Amnesty welcomes decision of Irish Government to seek review of hooded men torture case
Amnesty International has welcomed the decision of the Irish Government to request the Hooded men case be referred to the Grand Chamber of the European Court of Human Rights. In March, Amnesty expressed regrets about the fact that a Chamber of the Court decided not to reconsider its 1978 ruling where it concluded that the treatment to which the United Kingdom subjected the 14 ‘hooded men’ in Northern Ireland did not amount to torture.
The Court invoked a procedural rule which it considered prevented it from revising the merits of its 1978 decision on the basis of newly-revealed facts, including clear evidence of the severe long-term effects that the five techniques had on its victims. Interrogation techniques causing such suffering can only be legally described in one word - torture.

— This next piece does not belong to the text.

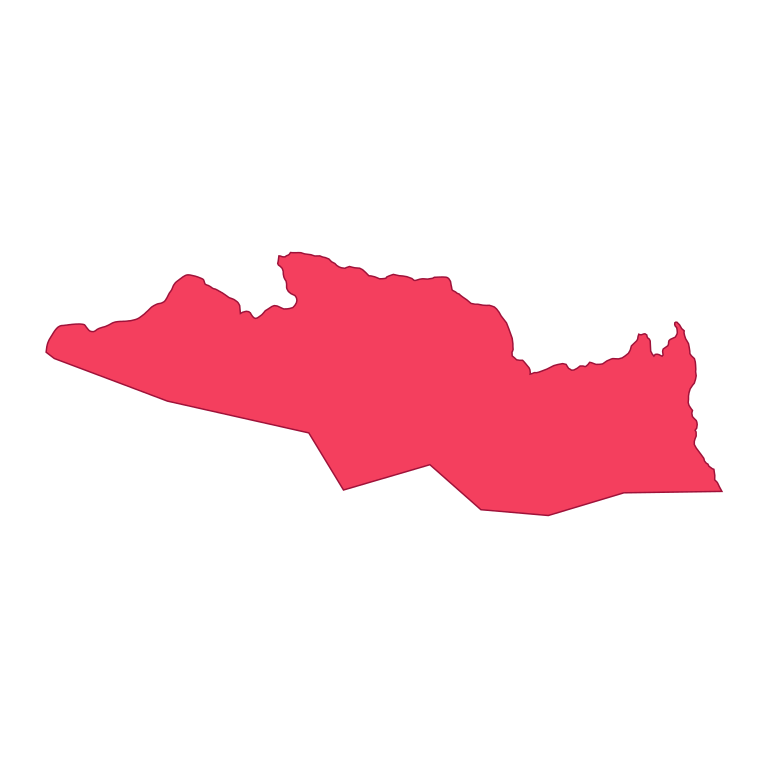 the district of Taklai, Geylegphug, Bhutan
{"feature_id": "84629894B24283524280478", "entity_name": "Taklai", "entity_type": "district", "adm_level": 2, "iso_a3": "BTN", "parent_name": "Bhutan", "parent_adm1": "Geylegphug", "projection": "orthographic", "projection_center": [90.652, 26.809], "detail": "fine", "context": "isolated", "style": "filled", "palette": "rose", "viewbox_px": 768, "rotation_deg": 0, "n_neighbors": 0, "source": "geoboundaries", "source_scale": "gbopen_adm2", "svg_char_len": 5982}
<svg xmlns="http://www.w3.org/2000/svg" viewBox="0 0 768 768"><path d="M278.9,255.9L278.2,261.2L277.7,263.5L278.4,265.0L280.3,266.4L282.2,268.4L283.2,271.2L283.3,274.2L283.9,277.1L284.5,278.5L285.2,279.8L286.1,281.2L286.6,283.9L286.6,286.2L286.6,287.5L286.9,288.8L288.4,291.5L290.9,293.6L293.6,294.9L294.9,295.5L295.6,296.5L296.3,297.6L296.6,298.5L296.9,300.4L296.4,302.8L294.8,305.5L292.8,307.6L289.5,308.5L286.9,308.9L285.3,308.9L283.9,309.0L282.2,308.3L279.0,306.8L277.2,306.0L275.8,305.8L274.3,305.6L272.9,306.1L271.7,306.6L270.2,307.6L267.0,309.7L265.3,310.7L263.7,312.7L262.0,314.6L260.7,315.6L258.3,317.3L257.2,318.0L255.3,318.4L254.1,317.9L252.6,316.5L251.1,314.3L250.4,312.9L249.5,312.3L248.8,311.7L247.6,311.5L246.5,311.3L245.3,311.5L242.5,312.3L240.4,313.5L240.0,309.2L239.7,305.6L238.7,303.7L238.0,302.6L237.1,301.7L236.0,300.9L234.9,300.1L233.8,299.4L232.6,298.9L231.3,298.4L230.1,298.0L228.9,297.5L227.8,296.7L226.7,295.9L225.7,295.2L224.6,294.4L223.5,293.7L222.4,292.9L221.2,292.3L220.1,291.6L218.9,291.0L217.8,290.3L216.6,289.7L215.4,289.1L214.1,288.8L212.9,288.4L211.8,287.7L210.7,286.8L209.6,286.2L208.4,285.5L207.1,285.1L205.9,284.6L204.9,283.8L204.5,282.5L204.1,281.2L203.6,279.9L202.8,279.1L201.6,278.5L200.4,278.0L199.1,277.5L197.9,277.0L196.6,276.6L195.4,276.2L194.1,275.9L192.8,275.6L191.4,275.3L190.1,275.0L188.8,274.9L187.5,274.9L186.3,275.1L185.1,275.6L183.9,276.3L182.7,277.0L181.7,277.8L180.6,278.6L179.5,279.4L178.5,280.2L177.4,281.0L176.4,281.8L175.4,282.7L174.6,283.8L173.8,284.9L173.2,286.0L172.7,287.3L172.2,288.5L171.7,289.7L171.0,290.8L170.2,291.9L169.4,293.0L168.8,294.1L168.2,295.3L167.6,296.5L167.0,297.7L166.3,298.8L165.6,300.0L164.8,301.0L163.8,301.9L162.6,302.5L161.4,303.1L160.1,303.4L158.8,303.6L157.5,303.9L156.3,304.4L155.1,305.0L153.9,305.6L152.8,306.3L151.7,307.0L150.7,307.9L149.8,308.8L148.8,309.8L147.9,310.7L146.9,311.6L145.9,312.5L145.0,313.4L144.0,314.3L142.9,315.1L141.9,315.9L140.8,316.7L139.7,317.5L138.6,318.2L137.4,318.8L136.2,319.3L134.9,319.7L133.7,320.0L132.4,320.3L131.1,320.6L129.8,320.8L128.4,320.9L127.1,321.1L125.8,321.2L124.5,321.3L123.2,321.3L121.9,321.4L120.5,321.4L119.2,321.5L117.9,321.6L116.6,321.8L115.3,322.0L114.0,322.4L112.8,322.8L111.6,323.4L110.4,324.1L109.3,324.7L108.1,325.3L106.9,325.8L105.6,326.4L104.4,326.8L103.1,327.1L101.8,327.5L100.6,327.9L99.3,328.3L98.1,328.9L97.0,329.5L95.9,330.4L94.8,331.1L93.6,331.6L92.3,331.6L90.9,331.4L89.7,330.9L88.7,330.1L87.8,329.0L87.0,328.0L86.1,326.9L85.4,325.8L84.5,324.8L83.3,324.4L82.0,324.2L79.8,324.0L78.4,324.0L77.1,324.1L75.8,324.1L74.5,324.2L73.2,324.3L71.8,324.4L70.5,324.6L69.2,324.7L67.9,324.9L66.6,325.1L65.3,325.2L64.0,325.4L62.6,325.5L61.3,325.6L60.0,326.0L58.9,326.6L57.8,327.3L56.8,328.3L55.9,329.3L55.1,330.3L54.3,331.4L53.6,332.5L52.9,333.6L52.2,334.8L51.5,335.9L50.8,337.0L50.1,338.2L49.4,339.3L48.8,340.5L48.3,341.7L47.8,342.9L47.4,344.2L47.1,345.5L46.8,346.8L46.1,352.2L54.3,358.5L125.3,385.2L167.4,401.1L308.8,432.9L343.5,490.0L429.9,464.7L480.9,509.7L548.3,515.5L623.9,492.8L721.9,491.4L719.3,486.6L717.7,483.2L716.9,482.0L714.7,479.8L714.8,475.5L713.9,469.3L712.3,468.7L708.9,466.2L707.9,464.1L706.3,463.2L704.5,461.0L703.8,458.3L701.2,454.7L696.2,448.0L694.3,444.5L694.3,441.4L695.1,438.7L696.2,436.0L696.1,432.0L695.1,430.3L696.7,428.2L697.2,424.6L696.9,422.3L696.3,420.6L694.0,418.3L692.4,416.5L691.8,413.1L692.5,410.4L691.2,408.8L689.0,405.4L688.2,402.5L688.5,399.4L688.5,396.0L689.0,392.8L690.2,388.8L692.7,385.1L694.3,383.2L695.5,379.4L696.2,375.8L695.6,371.7L695.8,369.3L695.6,365.1L695.3,362.0L694.4,358.6L691.3,355.7L689.9,353.6L689.8,351.2L689.3,347.8L688.5,343.6L686.7,340.5L685.7,338.9L684.6,335.6L684.0,332.7L684.2,330.8L681.7,328.6L679.5,324.8L676.9,322.2L675.6,322.2L674.8,322.8L674.7,324.6L675.2,326.0L676.7,327.7L677.1,329.9L677.3,332.8L676.9,334.3L675.3,337.1L670.3,339.4L669.0,340.6L668.6,342.2L668.5,344.0L667.9,345.7L663.2,349.0L662.7,350.6L662.6,351.7L662.8,352.9L663.1,354.9L662.0,356.2L658.9,354.6L657.1,354.2L655.2,354.4L653.9,356.1L651.9,353.6L651.4,352.3L650.7,351.4L650.3,343.4L650.2,341.0L649.3,339.1L647.7,337.9L647.0,336.4L646.8,335.0L645.0,333.8L643.9,333.9L641.2,334.8L639.7,334.6L638.8,334.2L638.1,336.3L637.6,339.2L636.6,340.9L631.4,345.9L630.2,350.2L628.4,353.3L625.3,355.8L622.2,357.9L618.4,358.9L612.8,358.6L611.3,359.0L606.9,360.9L602.6,363.9L600.0,364.3L596.0,364.4L591.5,362.7L589.7,362.3L588.7,363.5L588.1,364.4L586.1,366.2L585.1,366.6L583.0,366.0L580.1,366.0L577.3,368.2L573.9,370.0L571.6,370.2L569.8,369.0L568.6,368.4L567.3,366.4L566.1,364.4L562.7,363.6L557.9,364.5L553.8,365.6L546.9,369.1L542.2,370.9L538.9,372.1L536.6,372.7L534.4,372.6L532.0,373.6L530.1,374.1L530.3,372.8L529.9,369.7L529.0,367.7L527.8,366.3L525.6,363.6L523.8,361.5L522.6,360.3L519.7,360.3L516.6,359.8L514.7,358.0L512.2,355.9L512.0,352.2L512.5,351.3L513.1,349.5L512.9,346.4L512.9,343.8L512.2,338.3L511.5,336.3L508.7,328.5L506.5,322.9L504.5,320.3L501.1,315.9L499.1,312.3L496.6,309.0L494.4,307.0L491.7,306.0L489.3,305.3L486.7,305.4L483.0,305.2L477.8,304.2L475.0,304.2L471.0,303.4L466.9,299.9L462.4,296.8L460.1,295.0L459.3,294.1L457.2,293.3L455.5,291.9L452.8,290.5L452.0,289.7L451.5,286.7L451.1,285.0L450.5,281.4L448.9,278.8L447.6,277.7L446.1,277.2L442.7,277.0L439.1,277.1L434.3,277.3L432.6,278.3L429.8,278.7L427.7,279.1L423.4,278.8L422.3,278.8L419.7,279.2L415.7,280.4L414.1,280.4L411.9,278.5L409.7,277.7L406.9,276.7L402.9,276.0L399.2,275.7L393.3,274.4L389.1,275.9L386.7,277.0L385.8,278.3L382.5,278.7L379.6,278.8L377.0,277.7L374.7,276.8L370.9,275.9L368.9,275.8L365.7,272.5L362.6,269.7L359.7,268.2L354.9,267.8L352.1,267.2L349.5,266.5L346.0,267.7L345.1,268.3L341.5,267.8L339.2,267.0L336.8,265.5L334.9,263.5L331.5,261.7L328.9,259.0L325.4,257.6L322.6,257.0L319.9,255.9L314.8,256.0L310.9,254.7L304.7,253.9L300.9,252.7L298.3,252.6L296.3,252.7L295.2,252.7L292.6,252.7L290.5,252.5L289.4,254.2L288.4,255.0L286.2,255.9L285.2,256.8L283.7,256.9L282.3,256.7L280.3,256.0L278.9,255.9Z" fill="#f43f5e" stroke="#9f1239" stroke-width="1.5"/></svg>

Grainne Teggart, Amnesty’s Northern Ireland campaigns manager, said:
“This is a very welcome move by the Irish Government. In March the court missed a vital opportunity to put right a historic wrong. To our disappointment, it relied largely on procedural arguments to avoid substantively revisiting its 1978 ruling. It’s wrong that States which resorted to torture have been able to find comfort in the flawed 1978 ruling. Torture can never be justified.
“When Amnesty visited the detainees in 1971, we found clear evidence of torture. Our assessment has not changed in the years since.”
Colm O’Gorman, Executive Director of Amnesty Ireland, said:
“In 1971, Ireland took a brave, unprecedented step when bringing the case against the UK. We commend the Irish Government for continuing their efforts to try to help these men, and the families of the men who have since died, to have their rights to truth and justice vindicated.
“In taking this case, then in seeking a revision and now appealing to the Grand Chamber, Ireland has maintained this treatment was torture. So did the men, their lawyers, and Amnesty International. This is what we have asserted ever since, and assert again today. We will continue to stand strong in defence of the universal and unconditional prohibition of torture and other ill-treatment.”
1978 ruling: In its 1978 landmark Ireland v UK judgement, in a case taken against the UK by the Irish Government, the Court had found that the UK violated the men’s rights to be free from inhuman and degrading treatment, but that the treatment the men suffered did not amount to torture. The detained men were interned in 1971, and subjected to sustained interrogation by the British Army and Royal Ulster Constabulary, involving the ‘five techniques’ of hooding, stress positions, white noise, sleep deprivation, and deprivation of food and water. These were combined with physical assaults and death threats, which the Court did not consider in its 1978 ruling.
2014 court case: In 2014, the Irish Government requested the Court revise that judgement to a finding of torture based on new information revealed in an RTÉ documentary called The Torture Files. The documentary showed that, contrary to what the UK Government had told the Court, it had evidence of the physical and psychological suffering these ‘techniques’ inflicted, and that they had been sanctioned by the highest levels of Government.